The English language does not make it easy to master -

words like 'proceeds', 'rebel' and 'project' take on different meanings depending on whether the first or second syllable is stressed!

Then, of course some words are stressed differently in 'English' English and 'American' English - 'mandatory', 'magazine', 'cigarette', and 'lamentable' to name just a few.

Phew.....

blank|verse
05-16-2010, 09:13 AM
More cat poems, H-man, who do you think you are - TS Eliot? Another enjoyable piece, though.

As for the issue of stress (I've not read all the posts so excuse any repetition) but the 'rule' is how the word is stressed naturally. Check the dictionary if you're unsure, it should tell you how to pronounce words.

In poetry, it's bad form to force an unnatural stress where there shouldn't be one, although this is more excusable with lighter verse, doggerel or 'skeltonics' for example. It depends what the context is.
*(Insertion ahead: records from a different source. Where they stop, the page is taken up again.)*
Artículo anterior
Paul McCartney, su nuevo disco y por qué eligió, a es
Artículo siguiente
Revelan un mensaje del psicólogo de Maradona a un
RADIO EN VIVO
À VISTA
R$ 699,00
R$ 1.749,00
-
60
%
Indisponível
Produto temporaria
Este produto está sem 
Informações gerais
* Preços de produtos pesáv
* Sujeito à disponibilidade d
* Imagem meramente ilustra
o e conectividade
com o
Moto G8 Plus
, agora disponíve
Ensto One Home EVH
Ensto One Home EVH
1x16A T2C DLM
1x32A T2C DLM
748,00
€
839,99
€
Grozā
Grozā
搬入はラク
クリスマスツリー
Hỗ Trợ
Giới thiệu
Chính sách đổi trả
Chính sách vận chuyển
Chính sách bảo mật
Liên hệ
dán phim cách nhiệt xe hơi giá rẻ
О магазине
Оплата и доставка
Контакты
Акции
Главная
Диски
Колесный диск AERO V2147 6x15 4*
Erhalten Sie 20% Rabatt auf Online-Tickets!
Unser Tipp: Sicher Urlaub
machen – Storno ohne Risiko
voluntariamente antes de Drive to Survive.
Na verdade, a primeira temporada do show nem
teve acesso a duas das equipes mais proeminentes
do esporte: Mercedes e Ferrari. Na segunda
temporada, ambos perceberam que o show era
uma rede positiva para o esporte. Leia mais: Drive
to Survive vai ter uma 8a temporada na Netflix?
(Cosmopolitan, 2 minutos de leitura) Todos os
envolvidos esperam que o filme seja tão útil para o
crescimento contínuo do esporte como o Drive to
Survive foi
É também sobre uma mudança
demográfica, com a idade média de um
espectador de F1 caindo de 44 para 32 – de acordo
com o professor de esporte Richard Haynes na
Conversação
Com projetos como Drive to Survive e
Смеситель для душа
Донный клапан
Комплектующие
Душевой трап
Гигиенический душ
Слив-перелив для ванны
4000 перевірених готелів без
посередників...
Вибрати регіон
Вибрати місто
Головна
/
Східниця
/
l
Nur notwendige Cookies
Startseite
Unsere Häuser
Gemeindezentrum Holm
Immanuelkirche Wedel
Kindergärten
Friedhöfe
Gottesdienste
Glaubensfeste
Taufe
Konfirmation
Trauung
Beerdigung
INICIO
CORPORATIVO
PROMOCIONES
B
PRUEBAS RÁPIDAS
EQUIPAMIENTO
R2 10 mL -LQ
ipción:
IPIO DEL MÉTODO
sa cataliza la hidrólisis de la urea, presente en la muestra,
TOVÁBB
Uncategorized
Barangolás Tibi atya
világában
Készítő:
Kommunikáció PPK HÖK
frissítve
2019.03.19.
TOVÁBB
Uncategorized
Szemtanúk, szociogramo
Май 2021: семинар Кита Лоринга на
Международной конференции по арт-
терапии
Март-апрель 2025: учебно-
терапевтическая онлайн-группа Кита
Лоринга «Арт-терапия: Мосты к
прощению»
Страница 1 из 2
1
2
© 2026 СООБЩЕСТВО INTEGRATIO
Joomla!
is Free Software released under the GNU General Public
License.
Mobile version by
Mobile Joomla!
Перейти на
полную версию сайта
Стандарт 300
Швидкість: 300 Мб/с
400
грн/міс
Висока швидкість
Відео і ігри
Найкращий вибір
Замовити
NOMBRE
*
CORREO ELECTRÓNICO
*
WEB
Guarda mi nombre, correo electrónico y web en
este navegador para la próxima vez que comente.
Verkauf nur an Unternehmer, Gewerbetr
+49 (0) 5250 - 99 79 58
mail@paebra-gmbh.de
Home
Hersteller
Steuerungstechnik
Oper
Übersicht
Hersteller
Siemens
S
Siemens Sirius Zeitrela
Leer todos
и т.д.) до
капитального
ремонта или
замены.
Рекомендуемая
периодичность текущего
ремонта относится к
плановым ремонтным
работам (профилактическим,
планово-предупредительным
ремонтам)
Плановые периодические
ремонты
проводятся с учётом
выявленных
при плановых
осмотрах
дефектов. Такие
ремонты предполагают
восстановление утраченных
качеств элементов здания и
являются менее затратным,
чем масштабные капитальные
You wouldn't pronounce the words differently in conversation, or else people would question why you're pronouncing words wrongly. Or think you're weird. That's the difference between poetry and song lyrics, where you can twist the syllables deliberately to fit the tune. You can't do that with poetry because the singer is the reader.

Hawkman
05-16-2010, 10:33 AM
I think I know how to use a dictionary.

Actually BV I dont think the issue is as much with stressed syllables in this piece as in the emphasis given to certain words. (if you get the difference). However, there are certainly differences in stress in multi syllabic words in customary usage by UK English and US English speakers. See hill's post.

I'm glad you enjoyed it though.

MorpheusSandman
05-16-2010, 10:25 PM
Looking at your last citation vis 'Seeking genteel mice that she might dissect' the problem would seem to be resolved if you don't stress 'she', which is how I intended it should be read.Even if you skirt around she then "might" would still be stressed which automatically turns the last two syllables into an iambic pattern: "SEEking GENteel MICE that she MIGHT diSSECT"


Morpheus - I was fascinated to read your piece on metre. It's a tricky topic - and so important once you have got the words down on paper to realise how they sound when read out loud. The English language does not make it easy to master - words like 'proceeds', 'rebel' and 'project' take on different meanings depending on whether the first or second syllable is stressed! Then, of course some words are stressed differently in 'English' English and 'American' English - 'mandatory', 'magazine', 'cigarette', and 'lamentable' to name just a few.All good points. Stress is undeniably idiomatic by nature which can differ in the same languages between countries and even parts of that country. One good example is how natural diphthongs are handled. Words like "fire" and "ruin" can be one or two syllable words depending on how the diphthong is handled, and ruin, especially, can be either "roo-in" or "roon" with there only being the slightest hint of an "i" in the second example.